The town can easily redress the issues facing it, Valenzuela said. “The town council should act within its authority and should cease trying to acquire costly services, and it should sell burdensome properties,” she said. “By disgorging financially burdensome properties and ceasing ongoing litigation, the town would thereby reduce costs.”
Valenzuela said, “A majority of my government experience lies within the judicial branch of government. It is in that capacity that I have seen the effects of a properly written law and what happens when there is a law that is written too broadly or which perhaps does not solve a particular issue. Further, I have seen the importance of having elected officials truly represent the will of the people, for when they do not, obscure and special interests take precedence over the true needs of the people.”
An Apple Valley native, Valenzuela has lived in Apple Valley, she said, “all my life with the exception of my undergraduate and graduate studies. After law school, I came back home to Apple Valley.” She attended Apple Valley High School. “I triple lettered in band, mock trial and water polo. I represented Apple Valley in Hawaii with AVHS Band when we received the Aloha Spirit Award and more at the Heritage Festival. I was on the executive board for the Friends for Life Club and a member of the National Honor Society among other clubs at Apple Valley High School. Go Sundevils! Before high school and throughout, I have proudly represented Apple Valley and I have been a part of various communities and organizations within Apple Valley.”

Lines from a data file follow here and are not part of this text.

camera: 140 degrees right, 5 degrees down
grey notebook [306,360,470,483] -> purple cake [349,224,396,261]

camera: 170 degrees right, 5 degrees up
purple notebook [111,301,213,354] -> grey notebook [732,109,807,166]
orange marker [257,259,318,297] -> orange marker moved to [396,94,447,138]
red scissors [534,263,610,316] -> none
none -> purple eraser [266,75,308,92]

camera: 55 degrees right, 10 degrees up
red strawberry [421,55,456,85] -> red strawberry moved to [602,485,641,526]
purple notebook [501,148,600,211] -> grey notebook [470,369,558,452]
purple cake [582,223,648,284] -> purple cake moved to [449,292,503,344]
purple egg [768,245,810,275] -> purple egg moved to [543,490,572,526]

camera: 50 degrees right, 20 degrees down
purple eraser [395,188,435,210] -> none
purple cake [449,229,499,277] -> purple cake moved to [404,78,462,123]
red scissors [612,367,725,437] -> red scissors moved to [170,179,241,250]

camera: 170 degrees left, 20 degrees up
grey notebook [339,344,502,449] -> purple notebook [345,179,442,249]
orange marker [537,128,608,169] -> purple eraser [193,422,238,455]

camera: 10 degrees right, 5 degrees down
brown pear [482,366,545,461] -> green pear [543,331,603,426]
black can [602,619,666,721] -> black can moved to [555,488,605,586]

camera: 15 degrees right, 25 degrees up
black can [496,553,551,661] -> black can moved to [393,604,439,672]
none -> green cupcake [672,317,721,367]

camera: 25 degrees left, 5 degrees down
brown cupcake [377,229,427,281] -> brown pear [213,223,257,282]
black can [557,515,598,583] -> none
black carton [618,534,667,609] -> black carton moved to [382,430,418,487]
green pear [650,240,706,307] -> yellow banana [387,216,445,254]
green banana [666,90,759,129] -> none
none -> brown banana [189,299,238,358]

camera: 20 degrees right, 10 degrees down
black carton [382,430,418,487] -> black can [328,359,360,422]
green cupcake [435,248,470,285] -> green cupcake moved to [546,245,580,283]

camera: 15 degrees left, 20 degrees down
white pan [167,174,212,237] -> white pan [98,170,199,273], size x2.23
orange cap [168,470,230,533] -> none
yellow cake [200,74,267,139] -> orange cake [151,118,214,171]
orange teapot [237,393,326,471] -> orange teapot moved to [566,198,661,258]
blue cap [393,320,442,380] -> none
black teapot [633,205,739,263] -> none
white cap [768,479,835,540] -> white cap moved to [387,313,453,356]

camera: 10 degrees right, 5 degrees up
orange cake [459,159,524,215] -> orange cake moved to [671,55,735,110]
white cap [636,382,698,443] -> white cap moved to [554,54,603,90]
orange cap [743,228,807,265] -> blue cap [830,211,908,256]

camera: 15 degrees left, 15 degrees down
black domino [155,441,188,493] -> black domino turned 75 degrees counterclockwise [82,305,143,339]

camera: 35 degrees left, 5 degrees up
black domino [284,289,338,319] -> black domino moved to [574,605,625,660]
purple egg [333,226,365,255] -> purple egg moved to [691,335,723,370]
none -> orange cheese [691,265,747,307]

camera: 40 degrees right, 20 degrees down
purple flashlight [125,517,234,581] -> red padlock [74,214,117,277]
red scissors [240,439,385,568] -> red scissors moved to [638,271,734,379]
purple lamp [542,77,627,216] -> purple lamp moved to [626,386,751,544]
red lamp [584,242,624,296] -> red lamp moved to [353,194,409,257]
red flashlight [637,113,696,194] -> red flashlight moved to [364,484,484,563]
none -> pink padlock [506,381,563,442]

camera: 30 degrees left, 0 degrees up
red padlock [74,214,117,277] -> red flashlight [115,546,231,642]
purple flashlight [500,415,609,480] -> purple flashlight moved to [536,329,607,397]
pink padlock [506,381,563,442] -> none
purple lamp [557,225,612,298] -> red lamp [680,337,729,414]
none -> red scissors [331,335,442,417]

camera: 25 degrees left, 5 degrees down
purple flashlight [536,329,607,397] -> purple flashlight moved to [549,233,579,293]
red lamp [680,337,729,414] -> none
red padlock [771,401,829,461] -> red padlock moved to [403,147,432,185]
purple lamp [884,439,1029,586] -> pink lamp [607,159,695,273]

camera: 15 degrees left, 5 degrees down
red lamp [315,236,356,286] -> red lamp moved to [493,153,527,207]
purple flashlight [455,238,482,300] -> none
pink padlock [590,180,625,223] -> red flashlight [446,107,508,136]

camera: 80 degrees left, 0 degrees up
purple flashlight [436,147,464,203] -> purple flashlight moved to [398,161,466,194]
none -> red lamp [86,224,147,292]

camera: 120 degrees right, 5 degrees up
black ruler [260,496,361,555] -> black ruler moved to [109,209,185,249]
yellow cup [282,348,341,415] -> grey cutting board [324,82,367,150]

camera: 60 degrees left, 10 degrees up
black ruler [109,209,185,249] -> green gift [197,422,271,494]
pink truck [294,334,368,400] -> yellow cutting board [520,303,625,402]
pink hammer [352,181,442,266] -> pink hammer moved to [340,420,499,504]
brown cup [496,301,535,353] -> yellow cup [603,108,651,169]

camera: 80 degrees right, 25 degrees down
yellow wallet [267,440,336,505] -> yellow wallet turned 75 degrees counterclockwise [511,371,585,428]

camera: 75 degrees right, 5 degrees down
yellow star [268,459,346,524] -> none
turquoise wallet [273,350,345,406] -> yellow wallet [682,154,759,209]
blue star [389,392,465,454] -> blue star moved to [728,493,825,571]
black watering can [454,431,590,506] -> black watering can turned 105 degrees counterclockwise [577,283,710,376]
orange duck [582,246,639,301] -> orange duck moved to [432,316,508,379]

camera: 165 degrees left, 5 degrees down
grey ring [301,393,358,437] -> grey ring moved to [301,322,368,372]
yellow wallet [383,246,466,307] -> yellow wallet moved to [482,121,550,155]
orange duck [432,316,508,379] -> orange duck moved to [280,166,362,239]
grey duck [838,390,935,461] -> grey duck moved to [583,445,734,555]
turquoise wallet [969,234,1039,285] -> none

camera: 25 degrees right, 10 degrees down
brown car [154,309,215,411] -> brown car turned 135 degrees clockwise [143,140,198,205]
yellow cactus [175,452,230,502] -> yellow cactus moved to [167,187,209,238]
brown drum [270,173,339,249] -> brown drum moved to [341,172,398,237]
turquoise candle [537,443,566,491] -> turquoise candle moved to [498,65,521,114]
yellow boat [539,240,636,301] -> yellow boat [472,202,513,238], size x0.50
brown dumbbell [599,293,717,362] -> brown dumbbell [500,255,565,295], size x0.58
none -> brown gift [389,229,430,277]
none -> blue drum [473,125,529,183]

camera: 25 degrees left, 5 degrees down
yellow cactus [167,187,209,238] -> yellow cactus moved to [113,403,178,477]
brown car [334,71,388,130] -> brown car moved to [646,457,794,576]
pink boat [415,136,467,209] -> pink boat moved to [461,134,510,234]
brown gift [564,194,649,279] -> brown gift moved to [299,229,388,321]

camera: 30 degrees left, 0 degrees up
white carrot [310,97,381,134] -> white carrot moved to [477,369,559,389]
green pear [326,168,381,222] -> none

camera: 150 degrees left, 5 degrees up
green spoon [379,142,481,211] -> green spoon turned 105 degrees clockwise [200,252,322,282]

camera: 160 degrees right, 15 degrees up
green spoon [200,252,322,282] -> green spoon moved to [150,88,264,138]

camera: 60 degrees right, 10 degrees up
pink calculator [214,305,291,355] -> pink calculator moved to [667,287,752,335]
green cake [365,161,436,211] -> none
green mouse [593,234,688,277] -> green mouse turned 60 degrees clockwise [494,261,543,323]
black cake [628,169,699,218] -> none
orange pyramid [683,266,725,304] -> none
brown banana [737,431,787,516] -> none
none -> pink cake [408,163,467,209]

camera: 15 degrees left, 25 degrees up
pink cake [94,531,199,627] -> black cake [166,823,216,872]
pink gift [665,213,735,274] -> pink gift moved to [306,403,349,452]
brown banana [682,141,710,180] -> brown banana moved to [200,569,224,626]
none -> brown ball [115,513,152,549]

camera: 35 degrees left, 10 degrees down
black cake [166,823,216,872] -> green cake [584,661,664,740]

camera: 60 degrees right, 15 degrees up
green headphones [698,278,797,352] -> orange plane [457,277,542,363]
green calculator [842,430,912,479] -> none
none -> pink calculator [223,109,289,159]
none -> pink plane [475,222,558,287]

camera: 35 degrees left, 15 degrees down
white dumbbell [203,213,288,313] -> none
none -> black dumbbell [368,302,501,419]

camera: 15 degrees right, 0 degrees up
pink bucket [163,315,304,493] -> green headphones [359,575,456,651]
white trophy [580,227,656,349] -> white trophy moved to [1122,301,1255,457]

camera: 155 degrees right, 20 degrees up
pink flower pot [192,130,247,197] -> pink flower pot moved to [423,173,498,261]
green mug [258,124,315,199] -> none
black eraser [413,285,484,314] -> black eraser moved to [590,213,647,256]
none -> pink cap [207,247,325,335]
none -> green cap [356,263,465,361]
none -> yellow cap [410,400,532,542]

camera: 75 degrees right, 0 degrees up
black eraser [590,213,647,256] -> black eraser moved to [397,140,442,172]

Valenzuela double-majored in political science and philosophy and graduated with university honors from California State University Long Beach. She obtained her juris doctor from Thomas Jefferson School of Law in San Diego with a dean’s scholarship.
She is currently employed by Apple Valley Unified School District as a substitute teacher.
Maintaining “the people of Apple Valley deserve the best,” Valenzuela said, “I care about the residents of Apple Valley and I have demonstrated this to be true through my actions. I am running for town council because I know I could do much more for Apple Valley residents when I am not restricted to a three minute talking time limit or writing letters to departments within the town.”